YOUR TASK: Below are records; copy every line among them that contains the word "right".

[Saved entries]
-=-=-

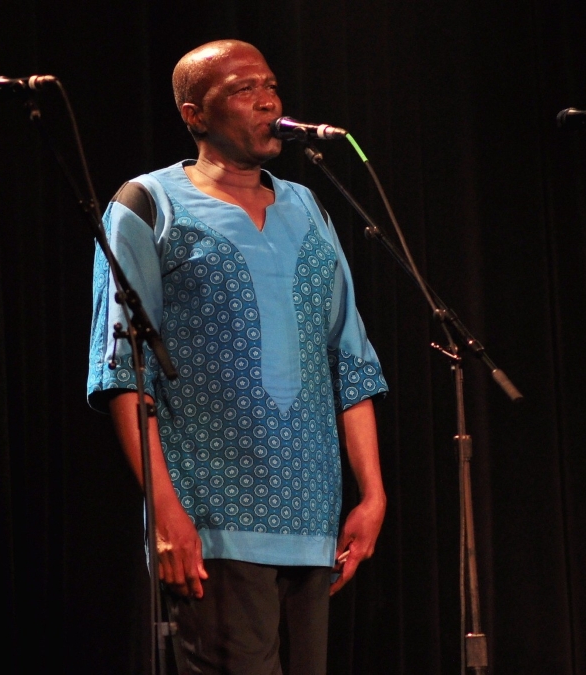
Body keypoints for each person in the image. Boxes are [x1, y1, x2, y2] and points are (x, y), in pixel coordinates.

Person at [86, 39, 388, 675]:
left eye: (270, 84)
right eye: (243, 89)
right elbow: (123, 372)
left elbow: (350, 360)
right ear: (194, 114)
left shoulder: (310, 208)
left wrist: (372, 495)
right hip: (213, 522)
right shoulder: (149, 204)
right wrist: (164, 514)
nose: (268, 100)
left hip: (314, 524)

-=-=-

THE ANSWER:
right eye: (243, 89)
right elbow: (123, 372)
right ear: (194, 114)
right hip: (213, 522)
right shoulder: (149, 204)
right wrist: (164, 514)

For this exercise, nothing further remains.